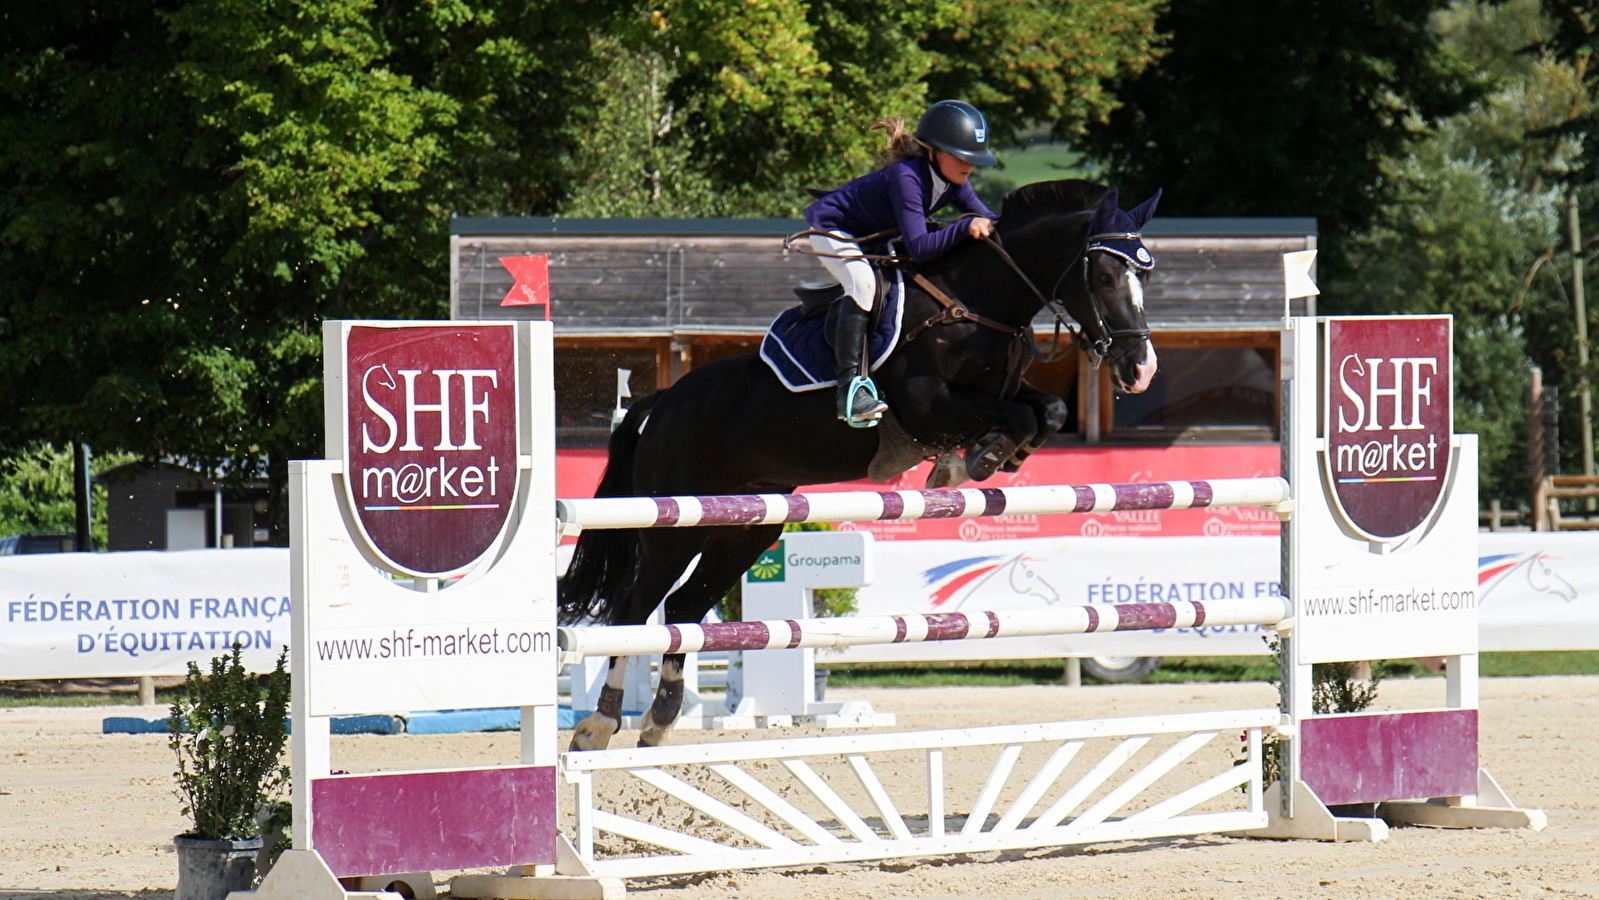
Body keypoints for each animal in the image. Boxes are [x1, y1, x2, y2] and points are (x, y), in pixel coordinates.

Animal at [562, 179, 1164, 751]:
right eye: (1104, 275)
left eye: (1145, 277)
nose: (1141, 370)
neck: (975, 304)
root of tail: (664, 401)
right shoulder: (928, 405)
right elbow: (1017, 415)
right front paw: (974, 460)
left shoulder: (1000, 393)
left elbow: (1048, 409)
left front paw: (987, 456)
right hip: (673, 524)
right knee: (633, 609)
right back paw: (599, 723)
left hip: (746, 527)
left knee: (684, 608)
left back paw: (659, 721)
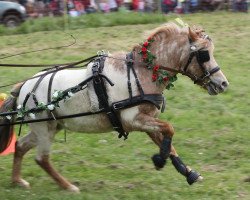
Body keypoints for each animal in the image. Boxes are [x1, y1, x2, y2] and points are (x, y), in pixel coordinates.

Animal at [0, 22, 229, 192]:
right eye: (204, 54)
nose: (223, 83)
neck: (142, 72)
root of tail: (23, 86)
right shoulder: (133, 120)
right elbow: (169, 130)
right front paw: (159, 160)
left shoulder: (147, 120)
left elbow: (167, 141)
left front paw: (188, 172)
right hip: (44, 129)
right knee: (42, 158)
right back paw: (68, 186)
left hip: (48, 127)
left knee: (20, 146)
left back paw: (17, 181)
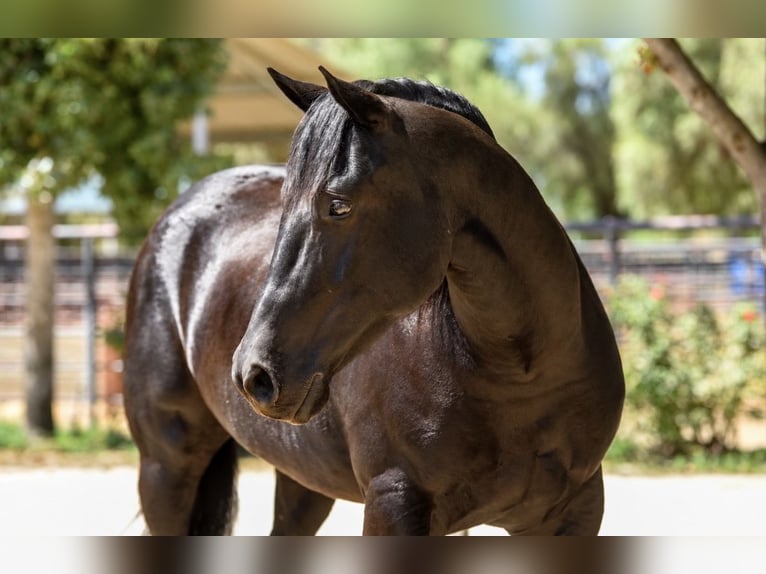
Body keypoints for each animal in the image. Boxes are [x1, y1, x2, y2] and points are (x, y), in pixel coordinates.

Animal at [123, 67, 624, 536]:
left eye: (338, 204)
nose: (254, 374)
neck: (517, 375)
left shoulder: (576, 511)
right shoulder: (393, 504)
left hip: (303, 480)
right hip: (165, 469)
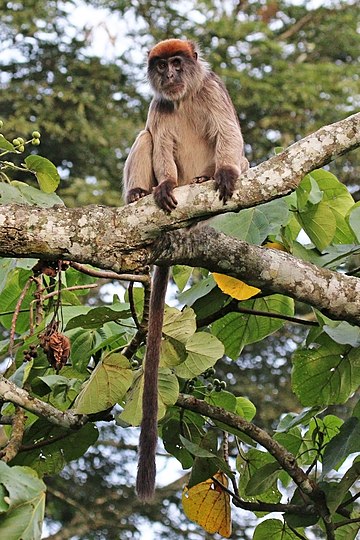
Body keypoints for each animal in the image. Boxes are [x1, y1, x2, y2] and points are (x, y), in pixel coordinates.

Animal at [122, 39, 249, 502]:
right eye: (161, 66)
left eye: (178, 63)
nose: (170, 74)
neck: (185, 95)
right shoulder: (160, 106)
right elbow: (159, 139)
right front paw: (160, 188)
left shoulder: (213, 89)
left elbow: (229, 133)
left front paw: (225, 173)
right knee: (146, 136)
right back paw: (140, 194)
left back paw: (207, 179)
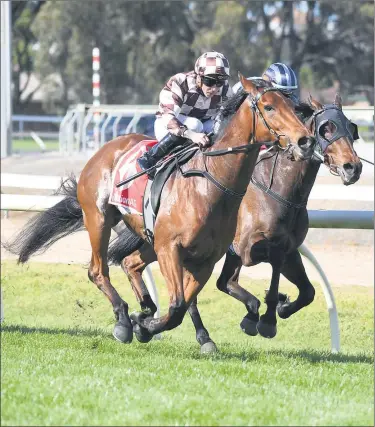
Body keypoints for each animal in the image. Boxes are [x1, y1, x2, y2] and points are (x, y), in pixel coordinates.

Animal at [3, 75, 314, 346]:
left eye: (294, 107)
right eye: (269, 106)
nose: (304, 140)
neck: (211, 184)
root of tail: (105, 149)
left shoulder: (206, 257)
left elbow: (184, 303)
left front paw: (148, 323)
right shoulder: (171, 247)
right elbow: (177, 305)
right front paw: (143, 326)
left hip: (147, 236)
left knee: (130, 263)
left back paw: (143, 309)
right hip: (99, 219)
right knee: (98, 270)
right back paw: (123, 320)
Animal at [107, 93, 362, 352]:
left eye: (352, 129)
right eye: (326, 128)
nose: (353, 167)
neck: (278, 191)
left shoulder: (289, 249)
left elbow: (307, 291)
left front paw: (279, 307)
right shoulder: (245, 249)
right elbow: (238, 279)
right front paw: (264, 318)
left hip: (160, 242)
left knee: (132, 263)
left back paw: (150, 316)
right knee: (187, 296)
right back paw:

◇ ◇ ◇

If an entry above holds a picture, leave that picture out and print the rest exactly.

Body keypoints for each animal in the image. Boxes are [x1, y1, x2, y2] and points are (x, y), in pixel coordinates.

Animal at [562, 179, 1164, 751]:
right eye: (1104, 275)
left eye: (1145, 277)
nose: (1141, 370)
neck: (975, 304)
root of tail: (664, 401)
right shoulder: (928, 405)
right elbow: (1017, 415)
right front paw: (974, 460)
left shoulder: (1000, 393)
left elbow: (1048, 409)
left front paw: (987, 456)
right hip: (673, 524)
right knee: (633, 609)
right back paw: (599, 723)
left hip: (746, 527)
left knee: (684, 608)
left back paw: (659, 721)
Body keypoints for each animal in the image. Boxes are [x1, y1, x2, y2] and points are (x, y), in pixel coordinates.

Animal at [0, 22, 229, 192]:
right eye: (204, 54)
nose: (223, 83)
neck: (142, 72)
root of tail: (23, 86)
right shoulder: (133, 120)
right elbow: (169, 130)
right front paw: (159, 160)
left shoulder: (147, 120)
left elbow: (167, 141)
left front paw: (188, 172)
right hip: (44, 129)
right knee: (42, 158)
right back paw: (68, 186)
left hip: (48, 127)
left knee: (20, 146)
left back paw: (17, 181)
Body keypoints for each animal in the image. Boxes are [x1, y1, x2, y2] and points are (x, y), in pixel coordinates.

Animal at [123, 67, 624, 536]:
left eye: (338, 204)
nose: (254, 374)
neck: (517, 375)
left shoulder: (576, 511)
right shoulder: (393, 504)
left hip: (303, 480)
right hip: (165, 469)
Body keypoints for each animal in the image. Boxes are [x1, y1, x2, y2] and points are (x, y), in pixel coordinates.

Animal at [122, 39, 249, 502]:
right eye: (161, 66)
left eye: (178, 63)
nose: (170, 74)
neck: (185, 95)
right shoulder: (160, 106)
right elbow: (159, 139)
right front paw: (160, 188)
left shoulder: (213, 89)
left elbow: (229, 133)
left front paw: (225, 173)
right knee: (146, 136)
right back paw: (140, 194)
left back paw: (207, 179)
Body keypoints for each animal in the image. Boxes are [x1, y1, x2, y2] and points are (x, y), in pixel coordinates.

Animal at [3, 75, 314, 346]:
left eye: (294, 107)
right eye: (269, 106)
nose: (304, 140)
neck: (211, 184)
root of tail: (105, 149)
left shoulder: (206, 257)
left elbow: (184, 303)
left front paw: (148, 323)
right shoulder: (171, 247)
right elbow: (177, 305)
right front paw: (143, 326)
left hip: (147, 236)
left knee: (130, 263)
left back paw: (143, 309)
right hip: (99, 219)
right knee: (98, 270)
right back paw: (123, 320)
Animal at [107, 93, 362, 352]:
left eye: (352, 129)
right eye: (326, 128)
nose: (353, 167)
neck: (278, 191)
left shoulder: (289, 249)
left elbow: (307, 291)
left front paw: (279, 307)
right shoulder: (245, 249)
right elbow: (238, 279)
right front paw: (264, 318)
left hip: (160, 242)
left knee: (132, 263)
left back paw: (150, 316)
right knee: (187, 296)
right back paw:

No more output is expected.